Content specification for a Facebook Messenger bot. A user has the option to pick dark, light, fun or sad stories when they start a conversation with BBC News.
These ideas would admittedly be difficult to execute, but that was the point of this workshop: to get the team to collaborate, open their minds and think outside the box. It’s my job to take those ideas and rein them in to make them viable and functioning.
I built three interactive prototypes. The first idea centered around a user being sent a breaking news story in a video format within Facebook Messenger. This idea focusses on the onward journeys. When a user starts to watch the video, the onward journeys aren’t related to the video content. However, after the user has watched the video for longer than 30 seconds, the onward journeys change to related videos because we could then assume that the user is interested in the content, therefore they may want more information on that topic.
Prototyping two different sets of onward journeys based on a user’s video completion.
The second prototype was focussed around sharing. When a user wants to share a story, they currently have no option as to what they share. This idea gives the user the option to share certain elements of an article, e.g. if a user has read a quote they really like from an article, they can share only that quote instead of the whole article.
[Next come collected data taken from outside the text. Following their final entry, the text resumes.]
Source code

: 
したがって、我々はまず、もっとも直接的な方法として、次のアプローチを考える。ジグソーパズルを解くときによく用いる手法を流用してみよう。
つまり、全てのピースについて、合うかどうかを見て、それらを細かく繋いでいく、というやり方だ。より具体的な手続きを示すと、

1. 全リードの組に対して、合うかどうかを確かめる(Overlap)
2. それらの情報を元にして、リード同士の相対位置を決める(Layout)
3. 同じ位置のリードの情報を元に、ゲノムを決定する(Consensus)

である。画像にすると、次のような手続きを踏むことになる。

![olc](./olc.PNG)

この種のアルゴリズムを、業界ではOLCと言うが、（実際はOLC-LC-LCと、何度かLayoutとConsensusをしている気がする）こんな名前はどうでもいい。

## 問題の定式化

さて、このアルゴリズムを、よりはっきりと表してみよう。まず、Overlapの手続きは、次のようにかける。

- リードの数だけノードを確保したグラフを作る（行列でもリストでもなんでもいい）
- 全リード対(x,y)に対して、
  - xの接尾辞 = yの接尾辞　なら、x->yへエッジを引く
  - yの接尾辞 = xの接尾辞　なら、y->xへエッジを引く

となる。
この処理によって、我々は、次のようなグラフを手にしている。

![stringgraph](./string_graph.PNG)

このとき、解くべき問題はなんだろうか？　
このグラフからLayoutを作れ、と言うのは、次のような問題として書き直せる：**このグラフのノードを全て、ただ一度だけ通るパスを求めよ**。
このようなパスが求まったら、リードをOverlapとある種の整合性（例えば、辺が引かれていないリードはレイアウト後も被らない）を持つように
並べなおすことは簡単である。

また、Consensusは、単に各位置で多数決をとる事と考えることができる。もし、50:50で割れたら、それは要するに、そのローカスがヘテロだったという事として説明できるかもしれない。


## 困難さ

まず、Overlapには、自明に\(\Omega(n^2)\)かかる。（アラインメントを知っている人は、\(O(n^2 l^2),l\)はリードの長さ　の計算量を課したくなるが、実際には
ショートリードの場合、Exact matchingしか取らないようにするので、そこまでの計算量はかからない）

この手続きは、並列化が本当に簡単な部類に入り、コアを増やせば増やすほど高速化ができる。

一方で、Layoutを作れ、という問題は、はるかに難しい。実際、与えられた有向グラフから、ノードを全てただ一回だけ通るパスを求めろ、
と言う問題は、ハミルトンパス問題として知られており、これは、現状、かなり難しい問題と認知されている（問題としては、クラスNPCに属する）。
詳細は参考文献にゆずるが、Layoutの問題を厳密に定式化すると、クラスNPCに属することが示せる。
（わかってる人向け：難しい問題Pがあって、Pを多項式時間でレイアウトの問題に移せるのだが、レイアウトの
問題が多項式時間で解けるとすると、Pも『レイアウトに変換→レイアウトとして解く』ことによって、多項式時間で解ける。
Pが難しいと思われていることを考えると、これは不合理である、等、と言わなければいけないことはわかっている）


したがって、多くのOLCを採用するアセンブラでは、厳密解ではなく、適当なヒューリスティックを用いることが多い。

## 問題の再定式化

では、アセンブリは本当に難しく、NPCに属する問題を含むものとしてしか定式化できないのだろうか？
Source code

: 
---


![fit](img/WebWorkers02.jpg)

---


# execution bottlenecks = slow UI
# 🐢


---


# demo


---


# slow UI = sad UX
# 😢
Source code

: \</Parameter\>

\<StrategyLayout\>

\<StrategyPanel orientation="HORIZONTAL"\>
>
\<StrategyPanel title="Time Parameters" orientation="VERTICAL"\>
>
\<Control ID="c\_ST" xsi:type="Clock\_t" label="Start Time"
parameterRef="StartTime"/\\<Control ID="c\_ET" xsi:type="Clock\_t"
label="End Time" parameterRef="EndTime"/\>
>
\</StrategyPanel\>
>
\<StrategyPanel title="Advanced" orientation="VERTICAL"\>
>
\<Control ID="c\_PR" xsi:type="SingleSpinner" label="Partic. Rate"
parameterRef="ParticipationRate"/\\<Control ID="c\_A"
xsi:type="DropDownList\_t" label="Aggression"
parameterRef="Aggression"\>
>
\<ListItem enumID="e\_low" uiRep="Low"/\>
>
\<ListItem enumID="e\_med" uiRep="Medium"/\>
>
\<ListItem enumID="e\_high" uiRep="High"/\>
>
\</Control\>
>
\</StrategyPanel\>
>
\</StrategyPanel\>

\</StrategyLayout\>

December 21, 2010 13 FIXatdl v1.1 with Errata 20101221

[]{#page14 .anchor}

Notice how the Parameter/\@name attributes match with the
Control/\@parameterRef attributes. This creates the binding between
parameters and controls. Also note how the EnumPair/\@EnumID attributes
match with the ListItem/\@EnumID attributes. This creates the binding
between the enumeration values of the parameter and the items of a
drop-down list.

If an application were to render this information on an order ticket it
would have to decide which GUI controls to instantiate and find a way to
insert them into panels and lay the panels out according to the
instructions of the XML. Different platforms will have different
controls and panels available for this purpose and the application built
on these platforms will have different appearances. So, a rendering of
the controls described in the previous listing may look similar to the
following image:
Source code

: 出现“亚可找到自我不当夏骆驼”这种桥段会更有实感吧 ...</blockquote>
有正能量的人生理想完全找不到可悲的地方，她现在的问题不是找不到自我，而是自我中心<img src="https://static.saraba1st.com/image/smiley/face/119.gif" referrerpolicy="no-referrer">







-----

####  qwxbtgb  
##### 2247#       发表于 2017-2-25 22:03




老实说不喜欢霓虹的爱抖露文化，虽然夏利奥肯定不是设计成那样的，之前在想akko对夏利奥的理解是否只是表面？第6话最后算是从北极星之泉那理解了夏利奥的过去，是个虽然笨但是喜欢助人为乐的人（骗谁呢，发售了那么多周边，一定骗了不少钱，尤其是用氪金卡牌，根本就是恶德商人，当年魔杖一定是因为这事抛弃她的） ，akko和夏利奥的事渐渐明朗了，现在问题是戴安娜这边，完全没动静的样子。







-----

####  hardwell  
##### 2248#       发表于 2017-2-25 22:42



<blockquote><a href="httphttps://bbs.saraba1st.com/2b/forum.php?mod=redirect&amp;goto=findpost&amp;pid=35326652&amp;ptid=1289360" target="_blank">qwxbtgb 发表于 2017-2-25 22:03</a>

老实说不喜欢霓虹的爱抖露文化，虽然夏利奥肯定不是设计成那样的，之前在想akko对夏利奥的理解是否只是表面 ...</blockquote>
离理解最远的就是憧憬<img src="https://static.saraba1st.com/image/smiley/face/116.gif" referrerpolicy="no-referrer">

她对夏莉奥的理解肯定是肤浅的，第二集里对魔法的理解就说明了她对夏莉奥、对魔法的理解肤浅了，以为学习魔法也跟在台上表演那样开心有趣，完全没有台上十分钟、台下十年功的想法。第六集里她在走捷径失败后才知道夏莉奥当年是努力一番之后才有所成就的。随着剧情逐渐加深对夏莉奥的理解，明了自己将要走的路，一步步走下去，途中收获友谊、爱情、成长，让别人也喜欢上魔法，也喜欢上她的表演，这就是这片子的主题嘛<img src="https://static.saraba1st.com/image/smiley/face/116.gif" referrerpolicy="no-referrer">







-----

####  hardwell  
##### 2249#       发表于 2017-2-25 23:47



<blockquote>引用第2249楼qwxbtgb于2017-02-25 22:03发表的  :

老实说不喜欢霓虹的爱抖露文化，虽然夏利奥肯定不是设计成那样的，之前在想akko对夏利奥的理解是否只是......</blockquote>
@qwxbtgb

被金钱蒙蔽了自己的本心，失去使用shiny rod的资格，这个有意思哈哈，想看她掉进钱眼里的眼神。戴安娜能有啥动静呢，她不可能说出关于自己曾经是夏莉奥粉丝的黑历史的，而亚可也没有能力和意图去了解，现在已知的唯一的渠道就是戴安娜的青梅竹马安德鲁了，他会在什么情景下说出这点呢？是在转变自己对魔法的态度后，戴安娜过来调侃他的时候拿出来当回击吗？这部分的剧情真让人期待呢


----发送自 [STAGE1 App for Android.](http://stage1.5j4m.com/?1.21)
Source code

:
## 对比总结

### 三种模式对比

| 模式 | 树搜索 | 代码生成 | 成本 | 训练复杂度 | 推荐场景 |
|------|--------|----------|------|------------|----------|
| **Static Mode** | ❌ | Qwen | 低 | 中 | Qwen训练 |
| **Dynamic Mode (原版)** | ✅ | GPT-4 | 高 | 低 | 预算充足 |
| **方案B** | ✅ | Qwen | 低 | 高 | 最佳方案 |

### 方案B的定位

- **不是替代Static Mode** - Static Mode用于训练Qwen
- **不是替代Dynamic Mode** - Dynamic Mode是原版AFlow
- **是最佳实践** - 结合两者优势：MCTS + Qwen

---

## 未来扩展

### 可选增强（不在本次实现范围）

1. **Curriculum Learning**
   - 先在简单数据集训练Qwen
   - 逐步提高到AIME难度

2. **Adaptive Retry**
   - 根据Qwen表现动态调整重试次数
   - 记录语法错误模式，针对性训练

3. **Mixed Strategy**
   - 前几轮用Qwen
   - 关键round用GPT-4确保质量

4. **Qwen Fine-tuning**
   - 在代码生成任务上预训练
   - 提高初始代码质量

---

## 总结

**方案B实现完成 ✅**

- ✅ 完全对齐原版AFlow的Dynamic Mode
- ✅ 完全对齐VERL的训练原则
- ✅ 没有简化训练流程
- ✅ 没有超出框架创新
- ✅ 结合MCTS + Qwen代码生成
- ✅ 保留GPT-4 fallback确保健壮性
Prototyping selective sharing on Facebook.
The third prototype was focussed around giving the user a choice of story type within Messenger. After the user reads a story, they’re given the option to either read the ‘next most important’ story, or a ‘quick and light’ story. The difference between these two options are what our editorial team believe is the most important story to read, as opposed to a lighter shorter story — most likely an entertainment article.
Prototyping user choice of story type.
Once I’d built the three prototypes, I was keen to put these ideas in front of potential users. I went out to Oxford Street armed with my phone and a notebook and engaged in some guerrilla research with the public. I spoke to six people ranging from 23–36, male and female, about their device habits. I was keen to find out which messaging apps they currently use, if they’d encountered bots before and whether or not they found them useful. I showed them all three prototypes and we discussed what they liked and disliked about these ideas.
The headlines were:
- The more visual media content types from prototype 1 were welcomed more than others, but the change to onward journeys was barely noticed.
- The ‘Graffiti sharing’ in prototype 2 was deemed “cool” but most people said they wouldn’t use it.
- Prototype 3 got the best response: most people liked the idea that they were able to choose which story to read next.
To conclude this research, it was clear that although no participants explicitly rejected any of these ideas, there wasn’t necessarily a clear winner. Instead of reimagining and improving on the initial idea that we had before the workshop, it felt as if we were overcomplicating what is a very simple concept. With that in mind, we banked our ideas and started to build the simplest version of a breaking news bot that we possibly could.
In the initial stages of concept design, it’s important to learn quickly and efficiently. We spent no money on user research, we minimised the amount of the team’s time we required and we built very basic low-fi prototypes to work with. This saved time and money, allowing us to be more agile with further project development.
So where are we now?
We’re continuing to implement our first proposition. Although the ideas from the ideation session became fully functioning viable prototypes that could potentially be put forward, there definitely wasn’t a clear winner that I’d feel confident enough to push through into our designs.
Although these ideas aren’t being immediately implemented, it is important to go through the design process to validate the initial thinking. On the other hand, it’s important to save these ideas as you never know what’s going to happen six months down the line — so look out for GRAFFITI SHARING in the future (…or maybe not).